● **WHAT THE EXERCISE ASKS**
State how many lines of the material contain the word "left". Reply with the number alone.

● **RECORDS FOR THE EXERCISE**
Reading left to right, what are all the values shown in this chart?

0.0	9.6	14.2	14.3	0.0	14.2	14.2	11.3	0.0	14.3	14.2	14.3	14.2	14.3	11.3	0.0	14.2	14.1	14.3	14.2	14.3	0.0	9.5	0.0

---

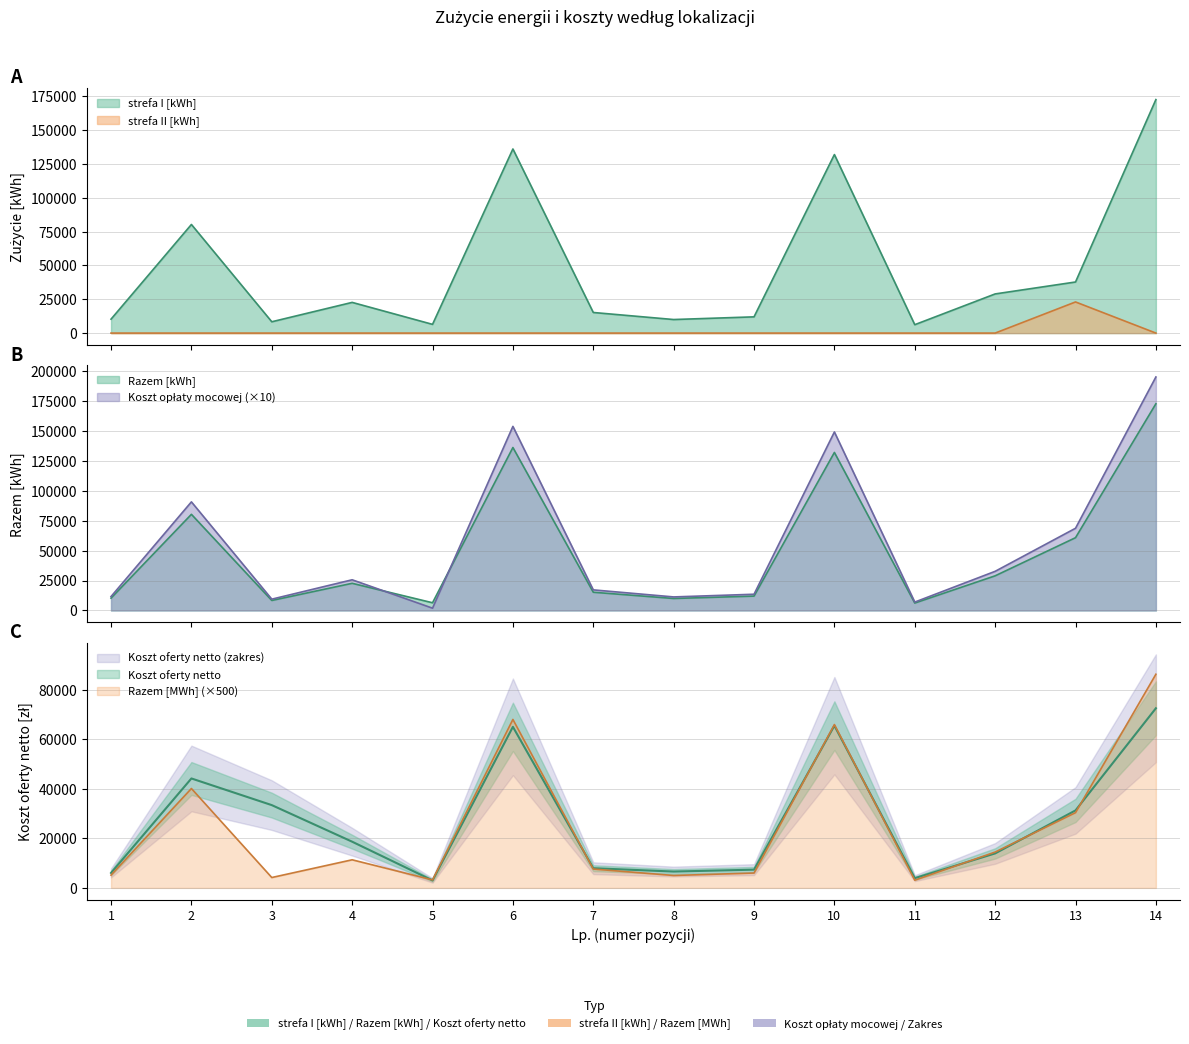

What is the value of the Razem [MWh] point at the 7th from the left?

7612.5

==

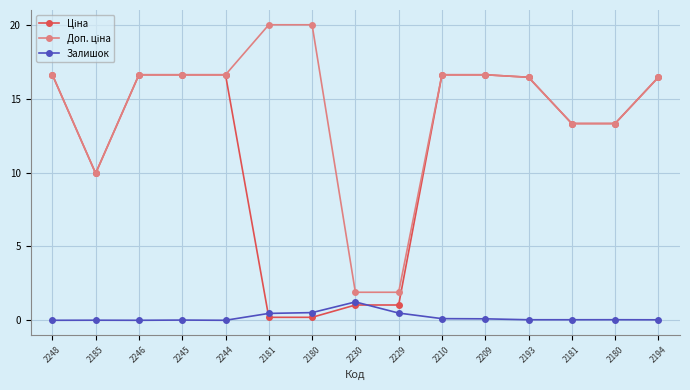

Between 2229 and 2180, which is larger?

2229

● **OUTPUT FOR THIS EXERCISE**
2